+++ Text +++

Yesterday at the colloquium, Lillian Mills presented
the above article (coauthored with Kelvin Law), finding that among publicly
traded companies, those whose CEOs have prior military experience engage in
less aggressive tax planning – e.g., involving less use of tax havens and
leading them to have smaller reserves for uncertain tax benefits (most likely
due to differences in tax planning, not in willingness to reserve for
uncertainty). Due to this difference,
companies with former-military CEOs pay higher effective tax rates than peer
companies that otherwise are similar but don’t have former-military CEOs.
If correlation is causation running from the CEO’s
background to the company, this would mean that the former-military CEOs are inducing
over-payment of tax – relative to that what they could actually get away with,
even if it reflects super-aggressive transactions – of an estimated $1M to $2M
per year. However, there appear to be offsetting
benefits to the companies, relating to what may well be behaviorally-linked
less aggressive behavior in other realms.
For example, the companies with former-military CEOs are less likely to
face class action lawsuits, announce financial restatements, and backdate their
stock options.
The paper’s current form invites one to speculate
about military culture or personality types as causal factors. For example, does military training make one
more ethical about reporting matters?
More risk-averse? Or are people
with these attributes more likely to serve in the military, even going back to
the era of the U.S. military draft? Of
note, the great majority of the former-military CEOs whose tenures contributed
to the data set were not, say, lifers who retired as generals and then went to
high-level private sector jobs (a la Alexander Haig ending up at United
Technologies), but rather people who served for a few years in their 20s,
including during wartime via the draft, and then started private-sector careers
that culminated in their making CEO decades later.

+++

Problems to solve:
[A] In one to three sentences, explain why, according to the colloquium summary, companies with former-military CEOs pay higher effective tax rates than otherwise similar peer companies.
[B] Carry the colloquium summary forward from its final sentence.

+++ Supplied material +++

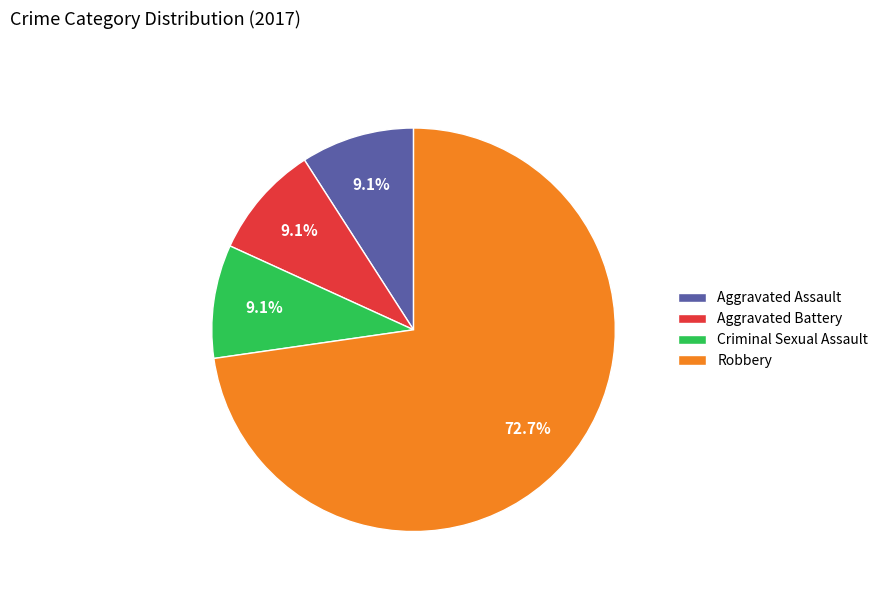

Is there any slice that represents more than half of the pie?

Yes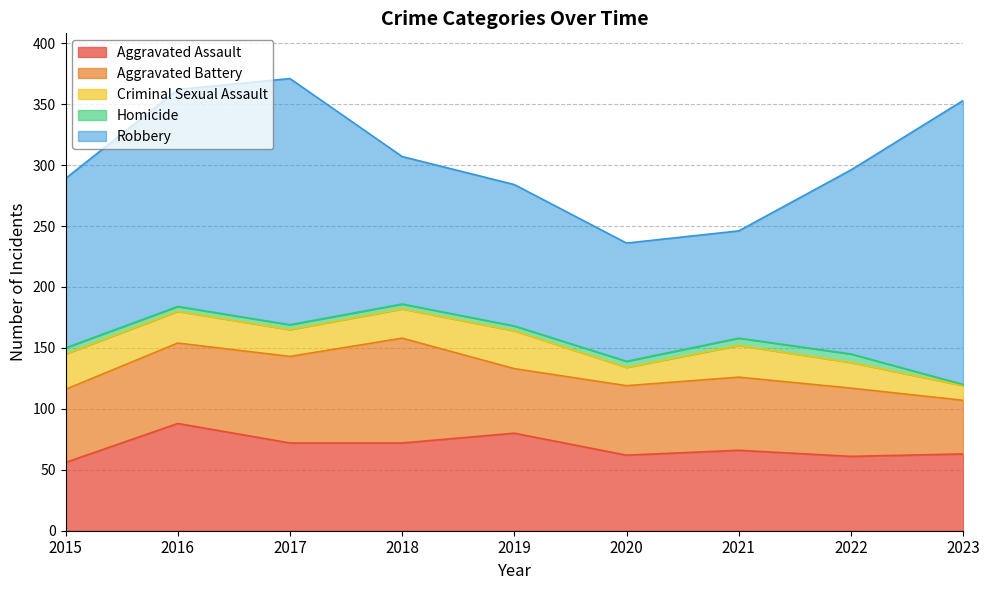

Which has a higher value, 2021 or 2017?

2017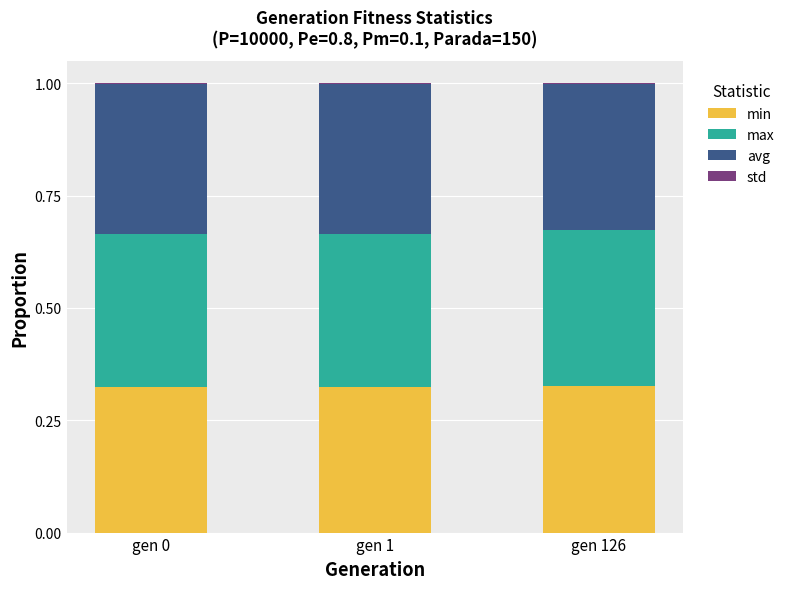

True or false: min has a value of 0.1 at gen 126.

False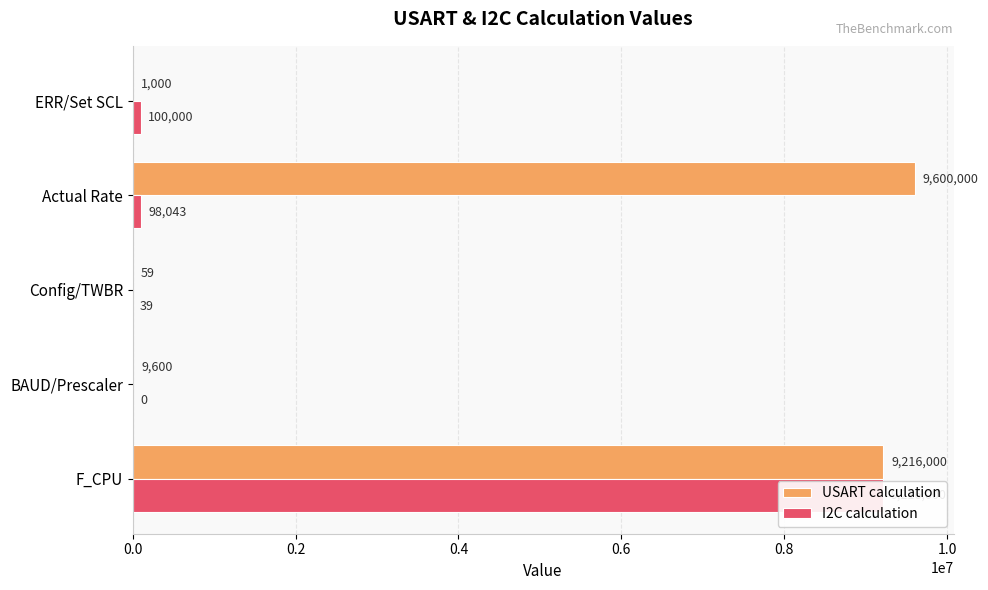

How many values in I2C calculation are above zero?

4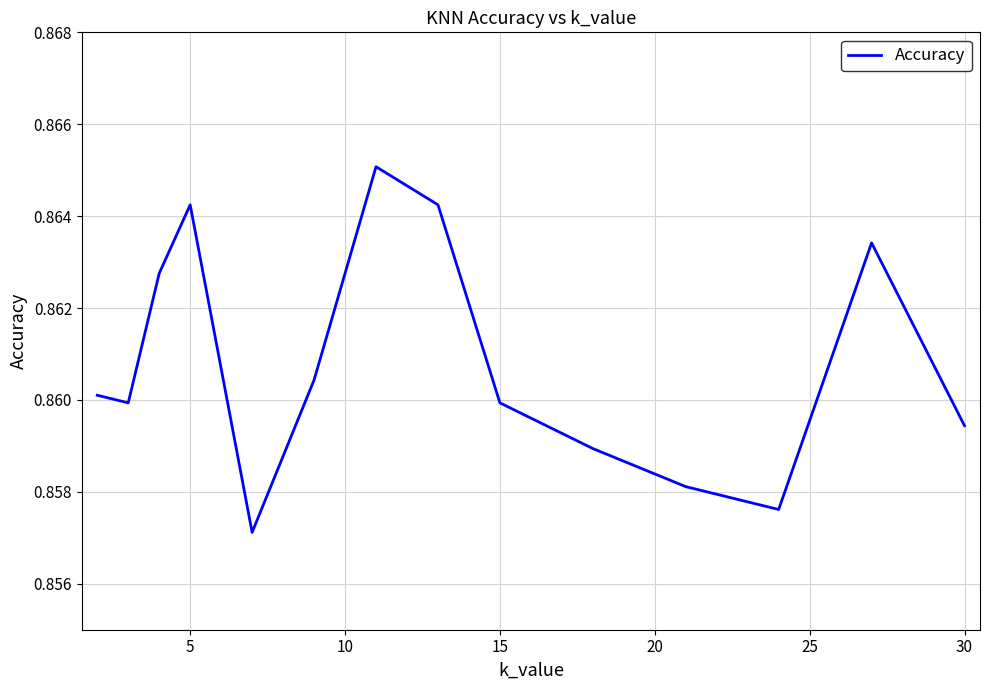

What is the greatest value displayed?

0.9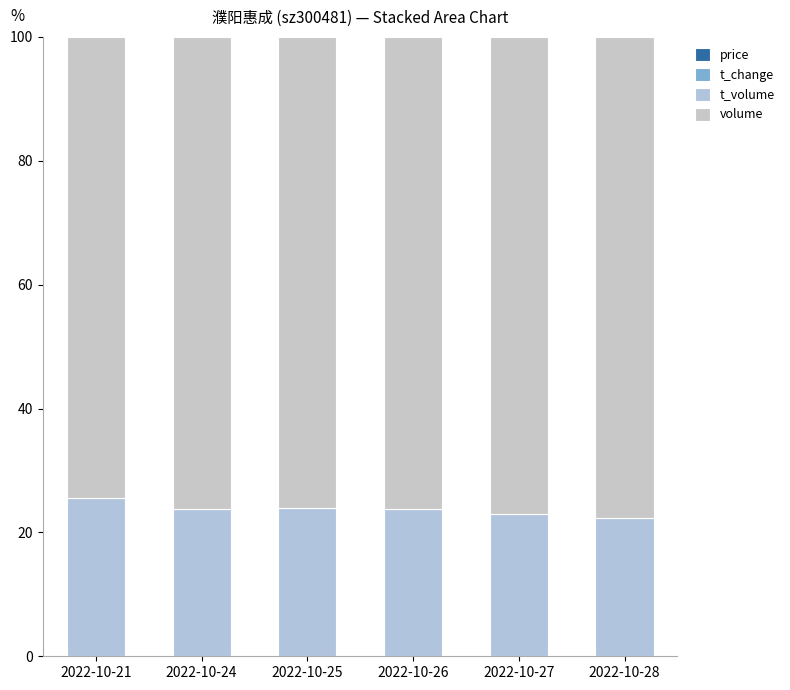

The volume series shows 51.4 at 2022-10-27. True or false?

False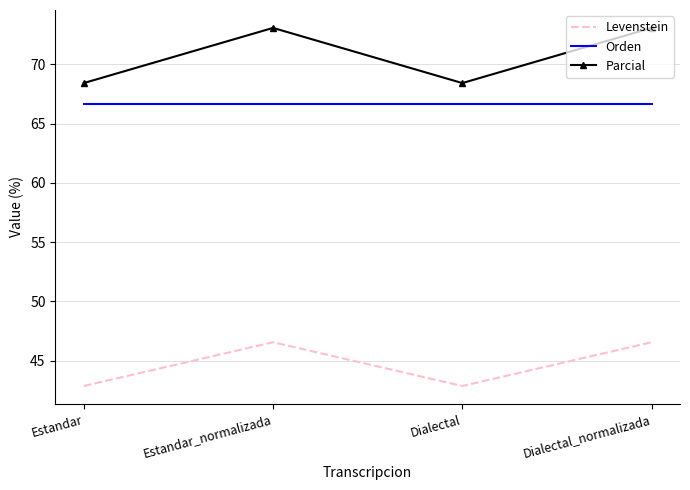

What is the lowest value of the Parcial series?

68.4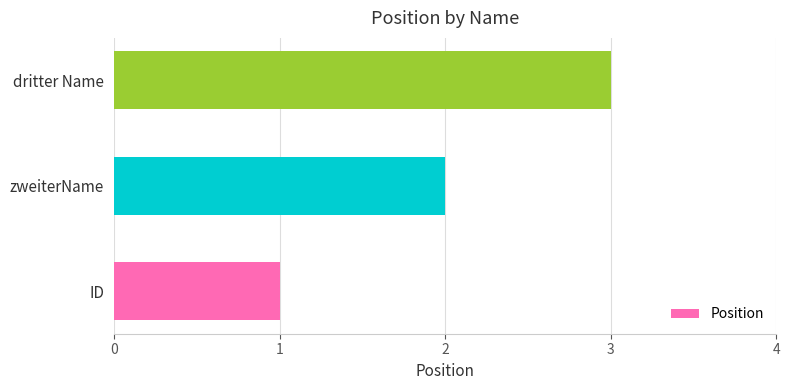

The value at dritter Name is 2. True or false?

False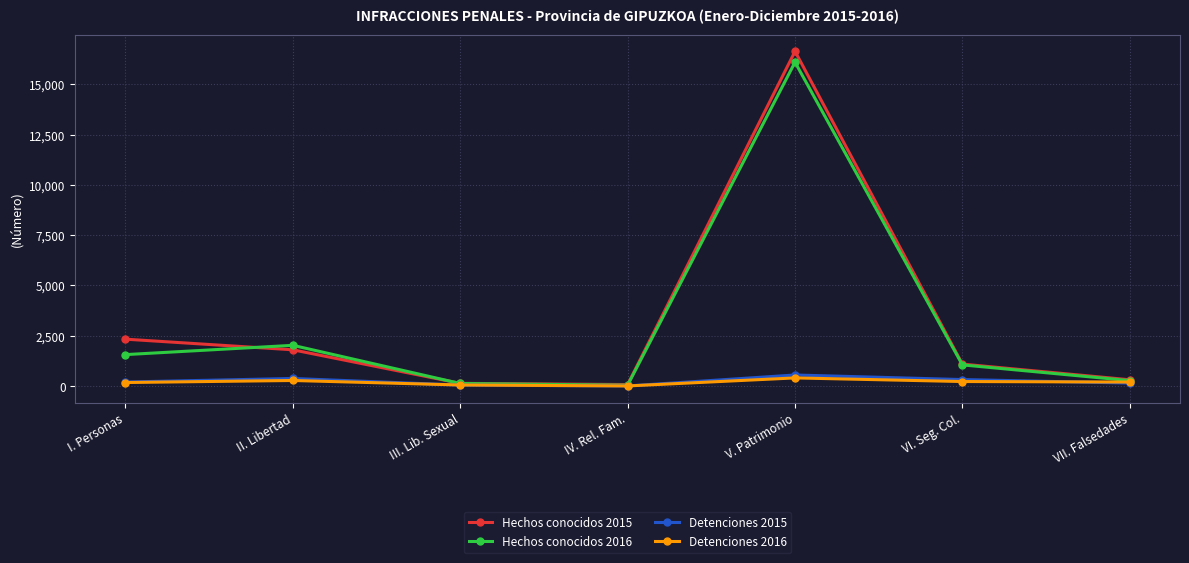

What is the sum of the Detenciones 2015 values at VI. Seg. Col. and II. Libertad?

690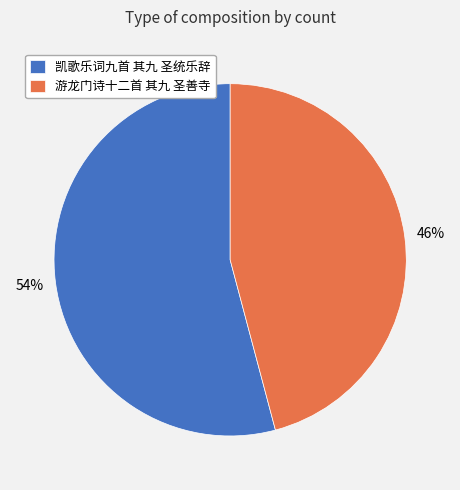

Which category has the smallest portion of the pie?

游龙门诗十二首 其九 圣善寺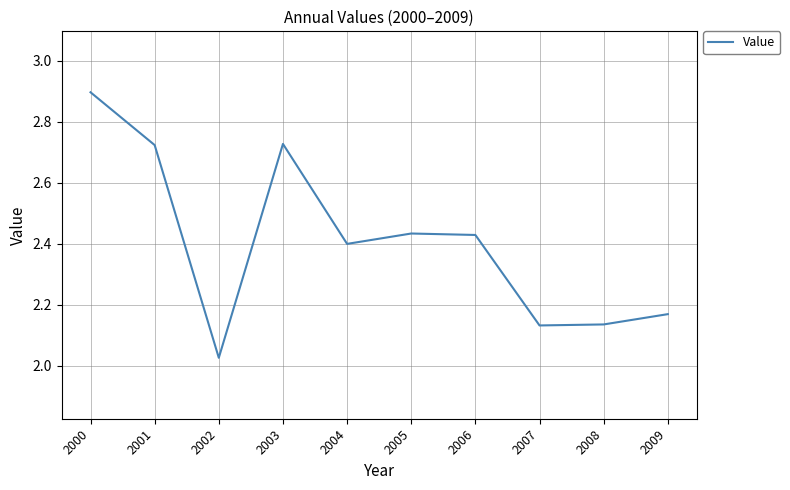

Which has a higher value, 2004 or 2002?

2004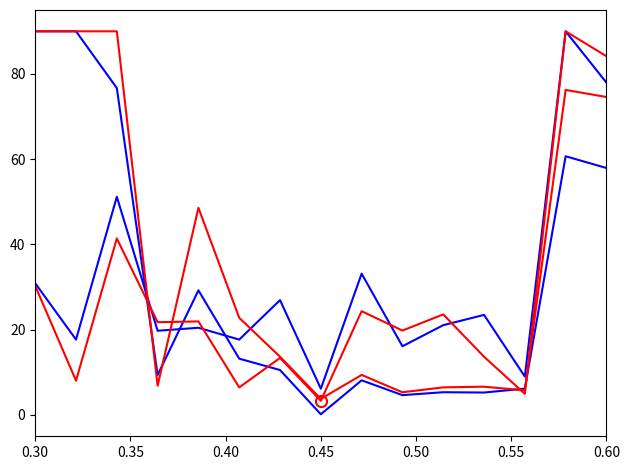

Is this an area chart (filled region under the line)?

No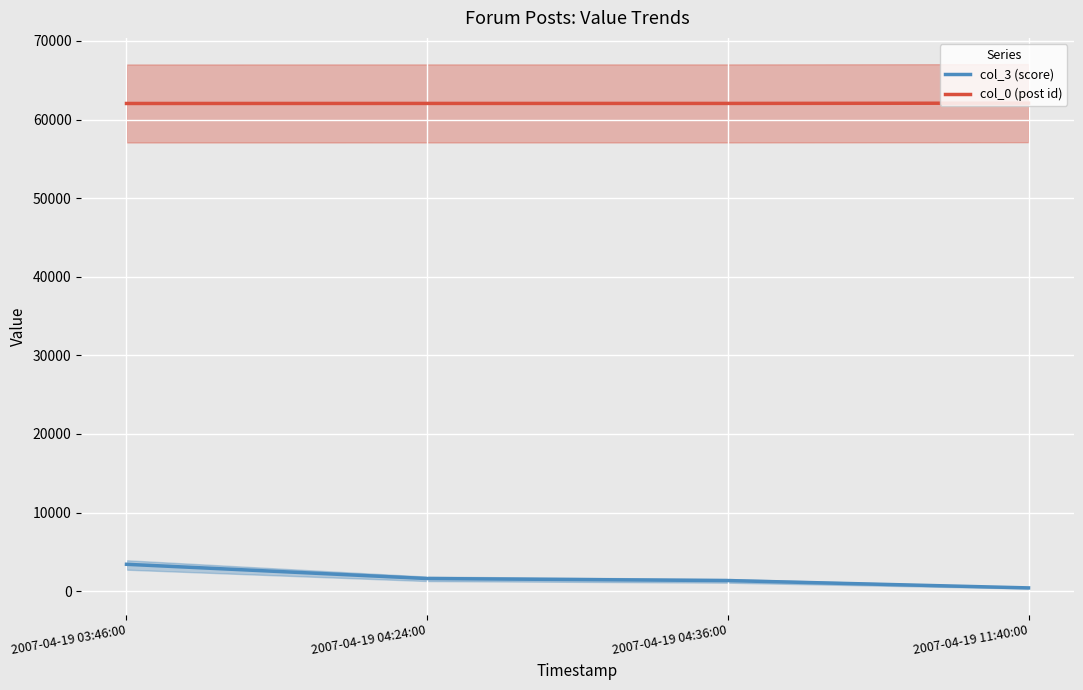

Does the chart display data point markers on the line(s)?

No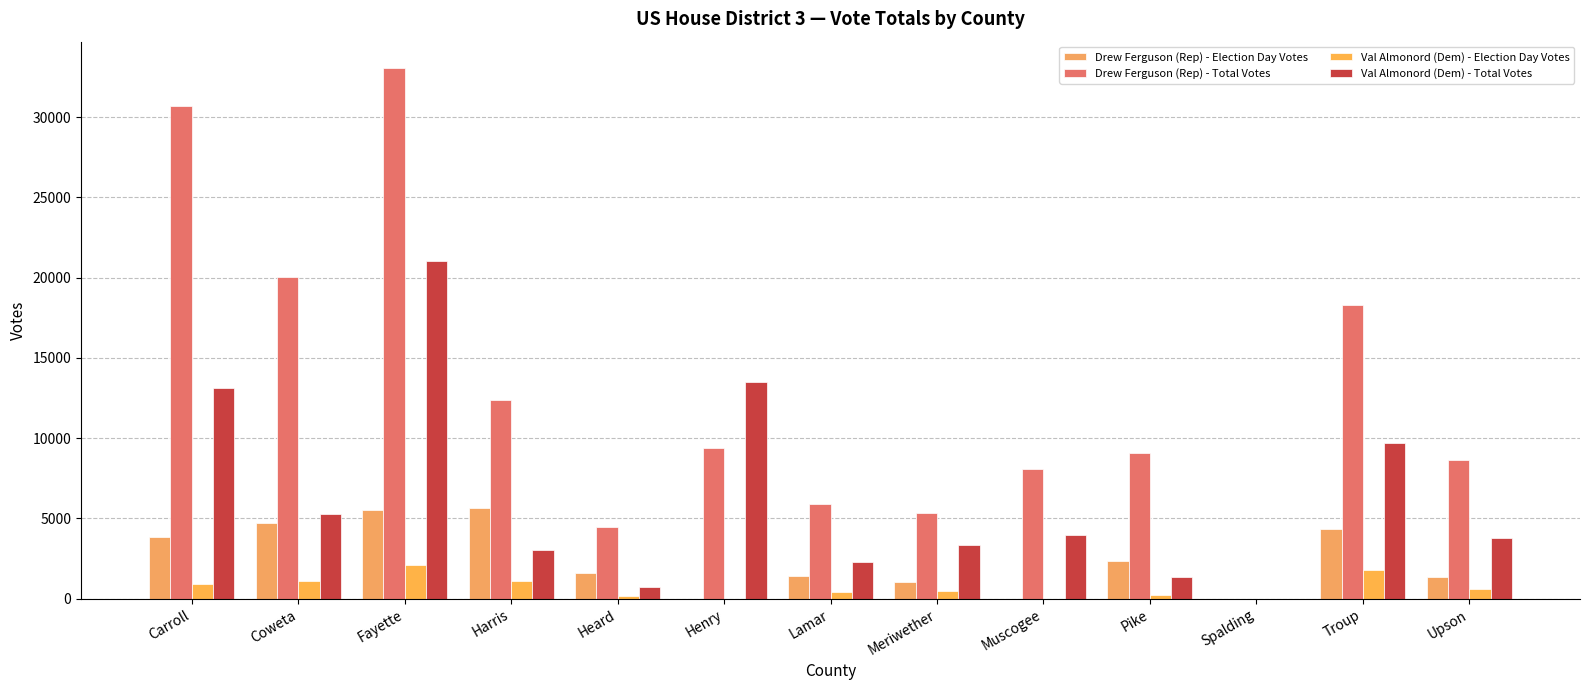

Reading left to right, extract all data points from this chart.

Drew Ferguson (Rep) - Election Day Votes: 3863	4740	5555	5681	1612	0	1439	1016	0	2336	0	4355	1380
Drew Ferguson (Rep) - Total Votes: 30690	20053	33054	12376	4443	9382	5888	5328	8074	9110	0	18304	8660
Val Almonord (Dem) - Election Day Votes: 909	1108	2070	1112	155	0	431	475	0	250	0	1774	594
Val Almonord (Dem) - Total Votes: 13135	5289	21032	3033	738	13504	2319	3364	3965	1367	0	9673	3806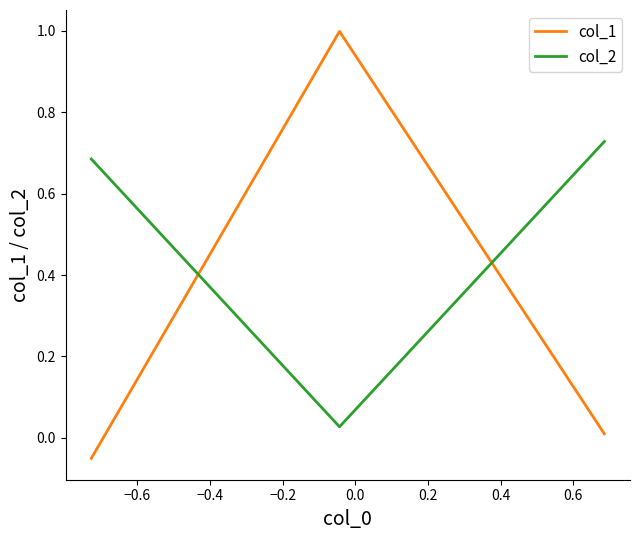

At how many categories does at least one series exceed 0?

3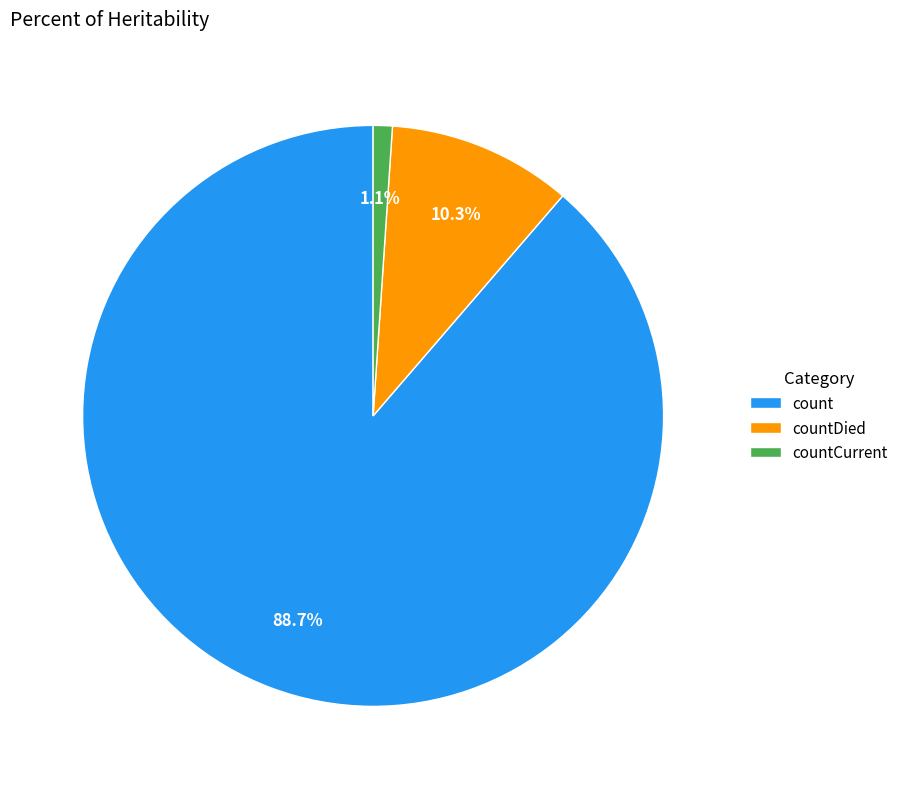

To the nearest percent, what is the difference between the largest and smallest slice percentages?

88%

+++

Activity answers:
[A] Companies whose CEOs have prior military experience engage in less aggressive tax planning, for example making less use of tax havens. Because of this difference in tax planning, they pay higher effective tax rates than comparable companies whose CEOs lack military experience.

[B]
Here are a few of the main thoughts that I had with
respect to the paper:
1) While causal questions are important and
interesting for their own sake, they don’t necessarily matter much to many of the
main conclusions that one would draw from the study. Thus, consider the choice between treatment
and selection to explain former-military CEOs having different values, if these
are viewed as explaining the finding. In
other words, did the military change them, or did certain types of people find
the military? (This could have happened
even during the draft era, given that it wasn’t wholly unavoidable and that
people who enlisted voluntarily as officers may have been the chief future-CEO
pool.) Likewise, suppose we are choosing
between the scenario where the CEO is the true cause, and that where Board of
Directors are more likely to choose former-military CEOs when they favor the
strategy (merely to be implemented by the CEO) of being less aggressive across
the spectrum.
While all this is worth knowing, if one can figure it
out, it might not matter enormously either for the tax policy payoff, or for what
it tells about the strategic setting in which companies (whether via the Board
or the CEO) might be deciding about aggressiveness across the board.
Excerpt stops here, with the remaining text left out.